Kişisel gelişim alanını ve diğer alanları saf dışı bırakan, tamamıyla kurgusal bir eser kaleme alma fikriniz veya isteğiniz var mı? Selcen Gür’ün kaleminden bir şiir veya öykü kitabı da okuyabilir miyiz sizce?

 

- Aslında birkaç yıl önce ‘Sır ve Gölge’ adında bir romanım yayımlandı. Ancak müstear isimle yazdığım için çok bilinmiyor. Kendimi bildim bileli bir roman yazma hayalim vardı, bu da pandemi dönemine nasip oldu.
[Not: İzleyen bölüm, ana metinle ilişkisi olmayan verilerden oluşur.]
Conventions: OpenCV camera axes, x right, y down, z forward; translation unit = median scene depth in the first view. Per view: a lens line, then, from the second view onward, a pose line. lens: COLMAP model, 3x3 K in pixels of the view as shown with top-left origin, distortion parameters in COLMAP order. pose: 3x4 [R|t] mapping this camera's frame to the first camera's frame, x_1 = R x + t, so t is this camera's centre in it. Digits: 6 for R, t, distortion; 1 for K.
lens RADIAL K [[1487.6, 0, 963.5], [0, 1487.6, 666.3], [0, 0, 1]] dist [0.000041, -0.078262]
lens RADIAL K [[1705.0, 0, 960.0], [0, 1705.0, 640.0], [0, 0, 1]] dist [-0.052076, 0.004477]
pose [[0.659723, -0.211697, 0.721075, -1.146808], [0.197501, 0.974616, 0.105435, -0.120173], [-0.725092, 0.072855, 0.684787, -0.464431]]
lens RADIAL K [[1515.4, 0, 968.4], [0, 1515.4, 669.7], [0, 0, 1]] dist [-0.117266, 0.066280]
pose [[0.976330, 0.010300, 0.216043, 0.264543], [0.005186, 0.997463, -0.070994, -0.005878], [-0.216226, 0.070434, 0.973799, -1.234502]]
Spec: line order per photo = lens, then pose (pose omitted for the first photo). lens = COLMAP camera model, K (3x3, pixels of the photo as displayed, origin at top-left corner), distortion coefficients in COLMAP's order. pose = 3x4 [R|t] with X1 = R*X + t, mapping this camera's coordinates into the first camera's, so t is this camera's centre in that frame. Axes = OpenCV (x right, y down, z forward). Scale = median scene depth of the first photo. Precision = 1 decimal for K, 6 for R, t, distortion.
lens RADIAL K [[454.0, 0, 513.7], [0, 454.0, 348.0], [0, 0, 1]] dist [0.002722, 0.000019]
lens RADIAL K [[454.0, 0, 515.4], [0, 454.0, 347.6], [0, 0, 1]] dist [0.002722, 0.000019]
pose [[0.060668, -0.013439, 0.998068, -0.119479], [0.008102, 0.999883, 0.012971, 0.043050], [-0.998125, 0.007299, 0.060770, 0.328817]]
Elbette roman yazmanın matematiği ile bir deneme kitabınınki çok farklı. Roman, yazanın kendisini de şaşırtan, yazan için de beklenmedik karşılaşmalar yaşatan bir süreç. Şiir ve öyküden ziyade, romana daha yakın durduğumu söyleyebilirim.

 

Şu an tezgahınızda yeni bir çalışma var mı?

 

- Bu ara yeniden okuma ve demlenme dönemine girdim. Ahîlik konusu ilgimi çekiyor. Öte yandan psikoloji ve sosyoloji alanında merak duyduğum konulara ilişkin makalelerden bazı notlar çıkarıyorum. Bu süreç beni nasıl bir metin yazmaya doğru götürecek, yine bir deneme kitabı mı yoksa roman mı çıkacak henüz kestiremiyorum ama üretmeye ve yazmaya devam etmek istiyorum.